We will spend some time optimizing the code before 1.1.0 ships and I hope we can come closer or even beat the 1.0.1 times.

That being said, our plans for 1.2.0 are mostly performance-related. :o)

katho3d · November 12, 2007, 1:53pm

Thanks for the explanation Bobo, I'm looking forward to the new versions, especially 1.2 wink

Bobo · November 30, 2007, 7:45pm

>Thanks for the explanation Bobo, I'm looking forward to the
>new versions, especially 1.2

We figured out what was going on speedwise, we just have not fixed it yet.

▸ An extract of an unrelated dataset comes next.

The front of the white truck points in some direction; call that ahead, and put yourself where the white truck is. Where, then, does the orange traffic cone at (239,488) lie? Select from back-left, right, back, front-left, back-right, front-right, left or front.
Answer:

Here is the story in short:

The new internal named channels structure is incompatible with the standard sorting routines of C++ (both the Standard and Frantic Films Threaded Sort). Thus, instead of sorting the actual data in the channels, we switched to indexed sort where the indices are sorted instead of the data. This sorting is a lot faster than the old one, so sorting times actually went down. Unfortunately, data access times went up because the data is accessed out of order and the CPU cannot take advantage of caches at all. Thus, the Attenuation Map generation which accesses data by index now is much slower. The accumulated difference turned out to be about 3 to 4 seconds longer lighting times for 10 million particles and one omni light. In fact, the attenuation data generation of an omni light takes exactly twice as long, the spot light's penalty is only 20%.

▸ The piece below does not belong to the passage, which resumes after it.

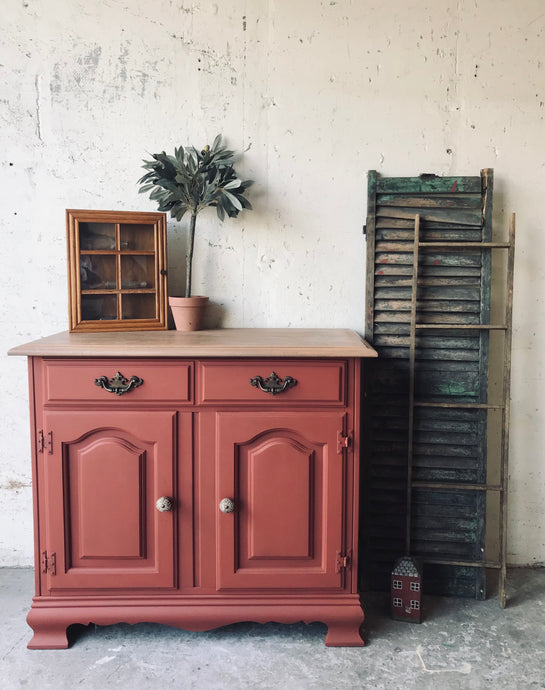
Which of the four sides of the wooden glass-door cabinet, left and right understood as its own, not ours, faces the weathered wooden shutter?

The Radix Sort is even slower when using indices and should thus not be used unless your machine has a single CPU (it would be a bit faster than non-threaded standard sort).

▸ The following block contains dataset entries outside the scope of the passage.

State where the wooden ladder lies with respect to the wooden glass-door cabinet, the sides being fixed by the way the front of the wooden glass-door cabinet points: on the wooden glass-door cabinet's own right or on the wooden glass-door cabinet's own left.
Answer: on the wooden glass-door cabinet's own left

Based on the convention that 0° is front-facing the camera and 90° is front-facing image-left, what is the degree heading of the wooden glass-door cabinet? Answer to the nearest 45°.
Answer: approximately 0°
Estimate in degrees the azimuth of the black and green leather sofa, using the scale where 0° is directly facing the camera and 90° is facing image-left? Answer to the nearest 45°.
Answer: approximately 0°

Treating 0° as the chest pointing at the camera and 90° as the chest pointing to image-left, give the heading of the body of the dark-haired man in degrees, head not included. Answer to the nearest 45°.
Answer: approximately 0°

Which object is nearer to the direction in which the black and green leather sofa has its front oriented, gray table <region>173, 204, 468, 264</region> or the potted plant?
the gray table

Our plan is to reimplement a sorting algorithm that would be able to deal with the new channel structures without using indices, and hopefully perform at least as fast as in 1.0.1, without the added penalty of slower attenuation data generation. We might even remove the sorting methods list from the UI if it turns out to outperform all existing methods anyway.

JFYI.

Bobo · December 11, 2007, 8:46pm

>>>Our plan is to reimplement a sorting algorithm that would be
>able to deal with the new channel structures without using
>indices, and hopefully perform at least as fast as in 1.0.1,
>without the added penalty of slower attenuation data
>generation. We might even remove the sorting methods list
>from the UI if it turns out to outperform all existing
>methods anyway.
>JFYI.

I posted some benchmarks but decided to remove them until we have made all the changes we plan. So far, it looks like the new method performs better than the old one, and also supports all your CPUs so it tends to be even faster on quad machines. More to come soon...

katho3d · December 12, 2007, 5:48am

Great news! Thanks Bobo, can´t wait to test this on my dual quad machine.